━━ RECORDS FOR THE TASK ━━

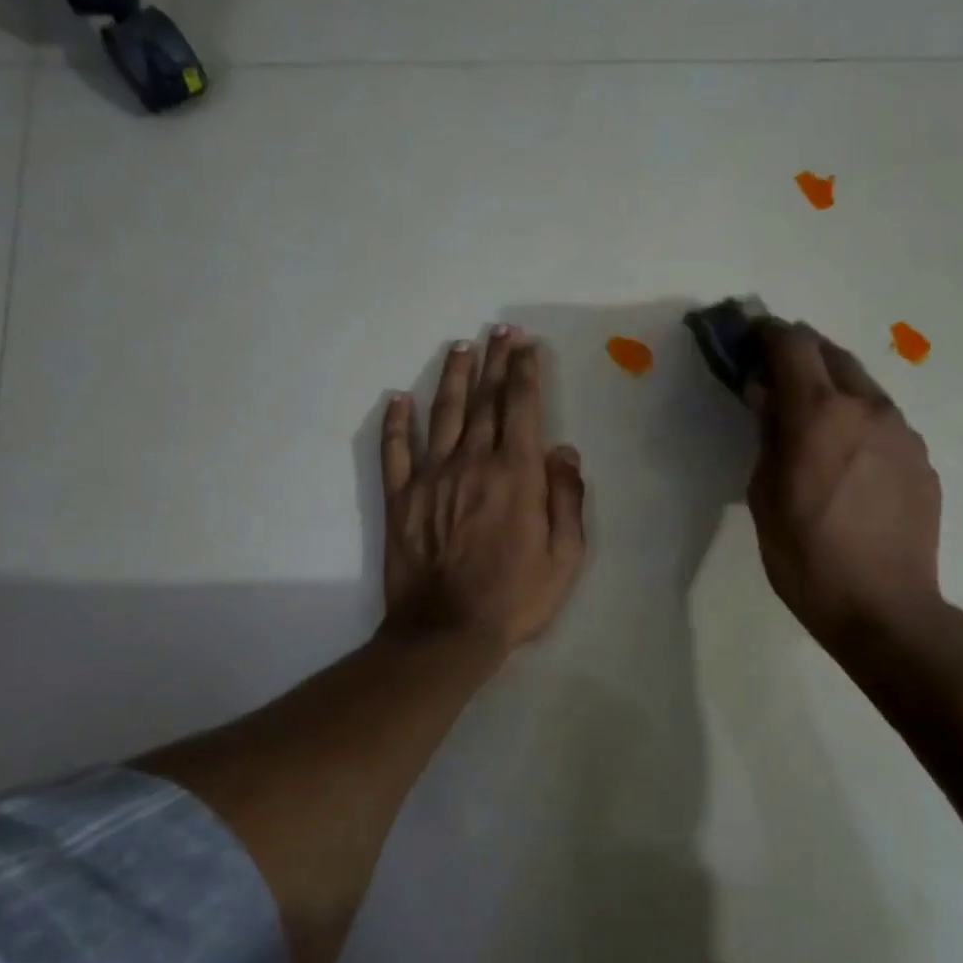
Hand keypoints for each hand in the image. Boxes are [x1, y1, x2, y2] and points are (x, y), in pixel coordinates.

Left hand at [380, 326, 587, 655]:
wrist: (447, 631)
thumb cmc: (515, 597)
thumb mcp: (565, 556)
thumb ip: (567, 499)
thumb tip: (563, 452)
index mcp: (516, 474)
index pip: (522, 407)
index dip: (525, 372)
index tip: (527, 345)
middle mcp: (473, 462)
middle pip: (485, 401)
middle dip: (494, 361)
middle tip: (499, 331)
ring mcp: (431, 477)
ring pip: (443, 414)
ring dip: (452, 378)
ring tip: (460, 348)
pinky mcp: (400, 497)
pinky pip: (395, 451)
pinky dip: (396, 423)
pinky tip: (397, 399)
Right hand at [747, 320, 943, 651]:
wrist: (884, 609)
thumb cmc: (807, 559)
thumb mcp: (765, 498)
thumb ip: (767, 436)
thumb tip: (766, 396)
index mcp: (819, 415)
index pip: (793, 345)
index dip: (767, 333)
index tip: (750, 336)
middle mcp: (867, 408)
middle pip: (833, 355)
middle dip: (802, 353)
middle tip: (777, 372)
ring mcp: (902, 432)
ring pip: (863, 387)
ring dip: (834, 387)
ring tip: (813, 418)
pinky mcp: (922, 459)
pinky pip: (883, 422)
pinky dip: (858, 421)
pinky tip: (847, 457)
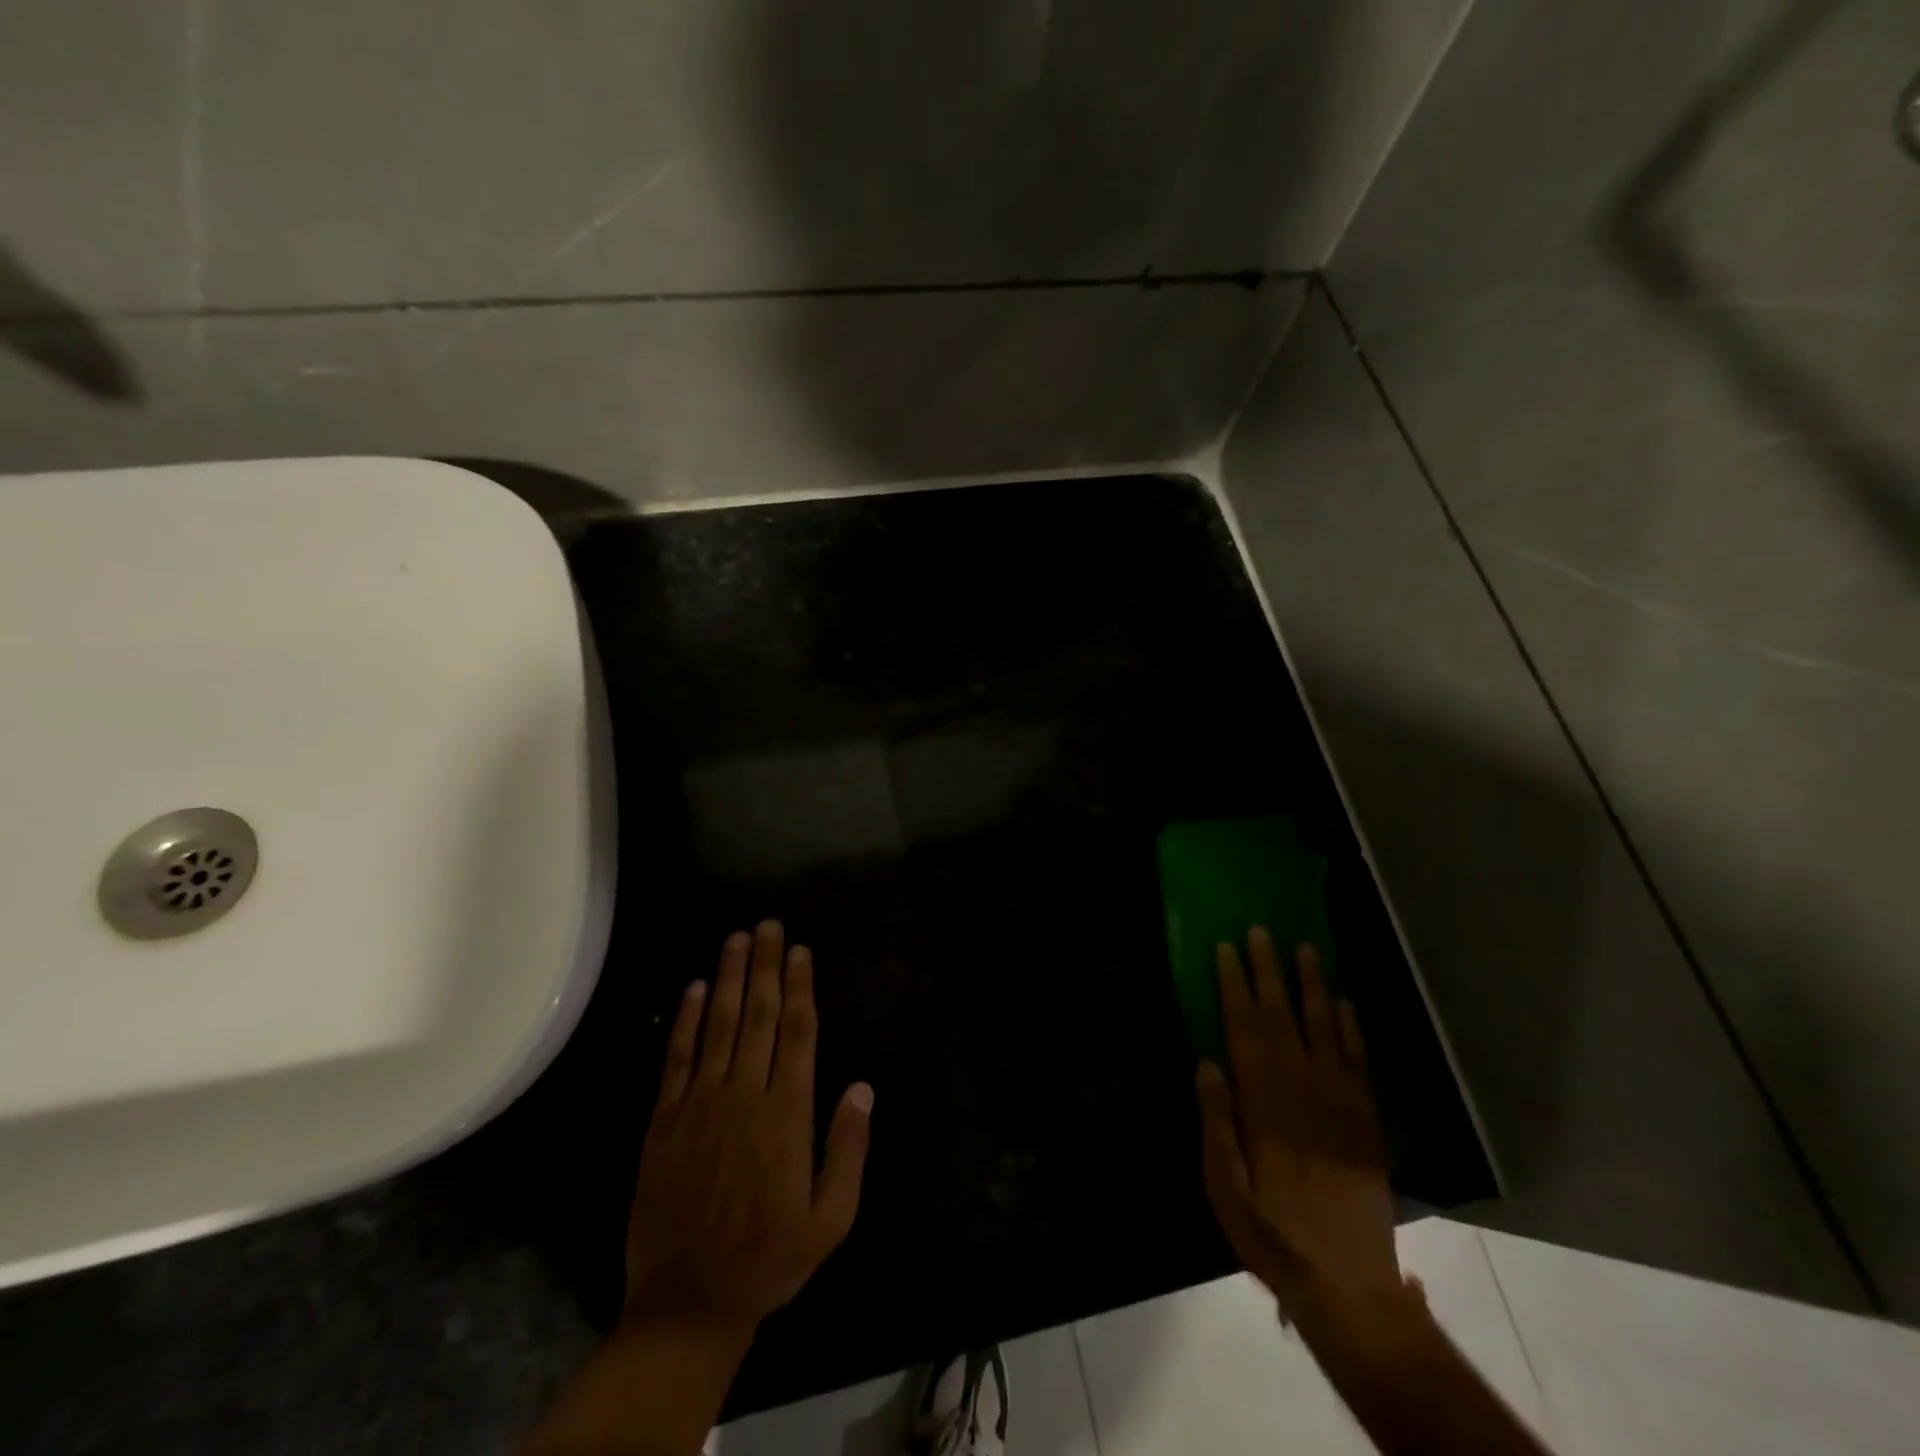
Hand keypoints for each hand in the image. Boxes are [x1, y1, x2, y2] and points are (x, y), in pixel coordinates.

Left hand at [624, 920, 873, 1335]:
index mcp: (787, 1114)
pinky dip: (685, 1020)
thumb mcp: (831, 1219)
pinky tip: (692, 988)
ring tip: (736, 939)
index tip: (800, 952)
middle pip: (757, 1015)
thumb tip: (862, 1087)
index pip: (797, 1033)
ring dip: (727, 978)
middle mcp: (744, 1095)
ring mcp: (700, 1104)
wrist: (687, 1304)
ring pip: (717, 1025)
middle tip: (769, 925)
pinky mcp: (665, 1120)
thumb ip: (848, 1150)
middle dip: (765, 966)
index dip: (799, 987)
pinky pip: (677, 1058)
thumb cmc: (769, 1259)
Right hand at [1195, 929, 1413, 1332]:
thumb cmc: (1272, 1232)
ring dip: (1312, 986)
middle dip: (1268, 971)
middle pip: (1282, 1018)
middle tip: (1260, 929)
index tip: (1226, 948)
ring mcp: (1340, 1102)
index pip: (1245, 1029)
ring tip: (1305, 949)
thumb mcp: (1224, 1186)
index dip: (1234, 986)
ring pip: (1324, 1029)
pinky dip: (1352, 1029)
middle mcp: (1303, 1090)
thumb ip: (1216, 1122)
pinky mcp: (1366, 1119)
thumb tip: (1206, 1062)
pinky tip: (1345, 1003)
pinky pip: (1359, 1061)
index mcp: (1263, 1103)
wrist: (1349, 1283)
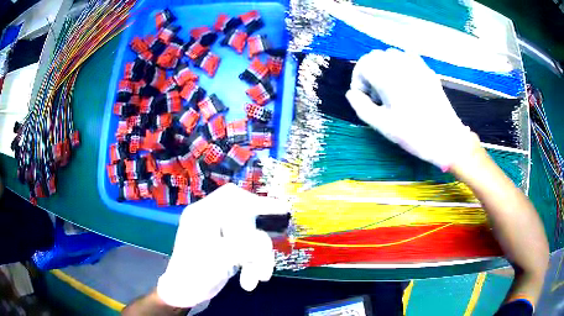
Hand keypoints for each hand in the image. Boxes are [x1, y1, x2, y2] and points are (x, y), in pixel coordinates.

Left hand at [156, 183, 288, 307]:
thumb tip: (265, 240)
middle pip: (245, 218)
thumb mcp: (220, 258)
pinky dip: (253, 263)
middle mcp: (211, 220)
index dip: (256, 200)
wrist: (185, 293)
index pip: (231, 197)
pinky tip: (251, 280)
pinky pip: (247, 249)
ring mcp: (220, 235)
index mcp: (203, 214)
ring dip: (258, 258)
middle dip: (258, 238)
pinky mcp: (226, 249)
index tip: (280, 209)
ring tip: (261, 277)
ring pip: (249, 237)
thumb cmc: (195, 273)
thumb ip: (245, 246)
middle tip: (272, 246)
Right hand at [345, 48, 477, 170]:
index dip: (358, 80)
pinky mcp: (427, 71)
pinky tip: (404, 82)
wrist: (447, 139)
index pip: (363, 64)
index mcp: (388, 77)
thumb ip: (361, 107)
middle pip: (375, 56)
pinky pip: (408, 58)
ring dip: (384, 68)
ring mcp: (417, 66)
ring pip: (391, 55)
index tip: (364, 98)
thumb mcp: (382, 125)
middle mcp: (401, 65)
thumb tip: (351, 93)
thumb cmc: (414, 134)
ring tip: (390, 89)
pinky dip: (400, 65)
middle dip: (370, 72)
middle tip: (376, 96)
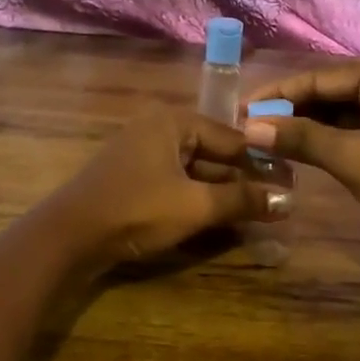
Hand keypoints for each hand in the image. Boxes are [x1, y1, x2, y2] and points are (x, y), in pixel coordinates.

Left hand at [42, 110, 283, 270]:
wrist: (67, 238)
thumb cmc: (136, 211)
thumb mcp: (195, 206)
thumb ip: (242, 200)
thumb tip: (288, 200)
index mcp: (172, 122)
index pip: (231, 136)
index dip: (263, 160)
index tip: (292, 181)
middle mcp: (157, 129)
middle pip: (213, 150)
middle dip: (244, 176)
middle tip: (277, 199)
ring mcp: (141, 154)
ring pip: (194, 169)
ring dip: (222, 190)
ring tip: (255, 210)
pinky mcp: (131, 179)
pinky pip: (176, 182)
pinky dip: (198, 197)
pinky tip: (219, 217)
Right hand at [243, 60, 359, 274]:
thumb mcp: (352, 157)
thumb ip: (301, 138)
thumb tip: (250, 127)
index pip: (319, 77)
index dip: (278, 95)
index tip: (241, 109)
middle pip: (330, 92)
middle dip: (291, 110)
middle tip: (250, 126)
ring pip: (341, 112)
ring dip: (308, 126)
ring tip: (268, 139)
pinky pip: (355, 129)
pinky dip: (328, 139)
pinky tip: (301, 151)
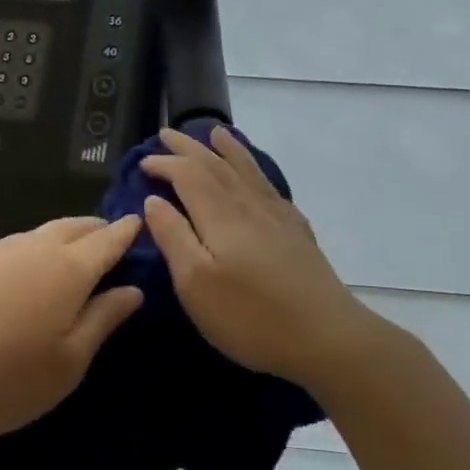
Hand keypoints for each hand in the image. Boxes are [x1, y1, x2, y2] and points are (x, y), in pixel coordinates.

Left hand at [0, 215, 144, 448]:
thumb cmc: (4, 375)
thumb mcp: (68, 362)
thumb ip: (103, 320)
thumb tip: (133, 290)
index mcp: (70, 268)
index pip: (108, 239)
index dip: (127, 231)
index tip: (141, 222)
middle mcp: (36, 247)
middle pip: (76, 226)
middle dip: (98, 228)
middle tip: (113, 239)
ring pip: (44, 232)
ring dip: (66, 236)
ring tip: (75, 254)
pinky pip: (17, 245)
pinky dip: (37, 248)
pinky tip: (30, 271)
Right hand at [140, 125, 371, 389]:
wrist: (326, 337)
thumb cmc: (250, 316)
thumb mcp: (195, 284)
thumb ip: (173, 237)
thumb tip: (153, 200)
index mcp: (220, 215)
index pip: (188, 174)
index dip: (165, 164)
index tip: (143, 163)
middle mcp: (248, 205)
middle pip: (215, 165)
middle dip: (189, 148)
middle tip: (167, 134)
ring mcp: (276, 216)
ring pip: (246, 170)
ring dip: (227, 149)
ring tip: (215, 133)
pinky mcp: (296, 231)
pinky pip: (268, 185)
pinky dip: (255, 170)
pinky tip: (256, 176)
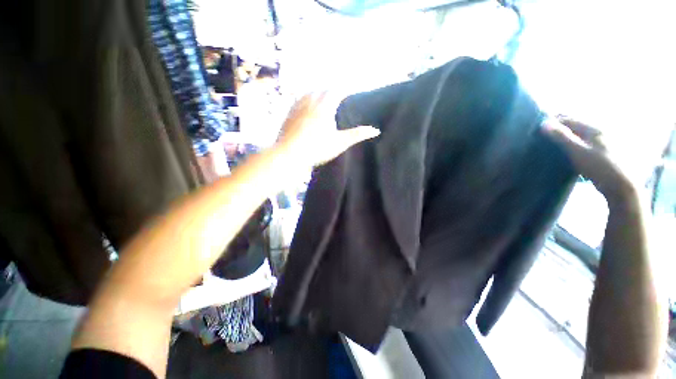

━━━

TO DO: Copy only the part of the records that runs from the first line to the line with "pinky mcp: (922, 459)", ends included, leaving pictures out.

RESULT FOR THIS EXERCISE:
Hand keypoints for each hand in the image. Boxes are [x1, y1, x2, y2] and points are (x, y), in pixel coordinates.

Left hand at [380, 326, 587, 655]:
wrist: (447, 631)
thumb cmc: (515, 597)
thumb mcp: (565, 556)
thumb ip: (567, 499)
thumb tip: (563, 452)
index mcp: (516, 474)
index pip: (522, 407)
index dip: (525, 372)
index tip: (527, 345)
middle mcp: (473, 462)
middle pip: (485, 401)
middle dip: (494, 361)
middle tip: (499, 331)
ring mcp: (431, 477)
ring pip: (443, 414)
ring dip: (452, 378)
ring tip: (460, 348)
pinky mcp: (400, 497)
pinky pip: (395, 451)
pinky dip: (396, 423)
pinky tip: (397, 399)
Right hand at [747, 320, 943, 651]:
wrist: (884, 609)
thumb cmc: (807, 559)
thumb mcp: (765, 498)
thumb ip: (767, 436)
thumb tip: (766, 396)
index mcp: (819, 415)
index pip: (793, 345)
index dip: (767, 333)
index tip: (750, 336)
middle mcp: (867, 408)
middle pip: (833, 355)
middle dip: (802, 353)
middle tip: (777, 372)
ring mcp: (902, 432)
ring pip: (863, 387)
ring dip: (834, 387)
ring tip: (813, 418)
pinky mcp: (922, 459)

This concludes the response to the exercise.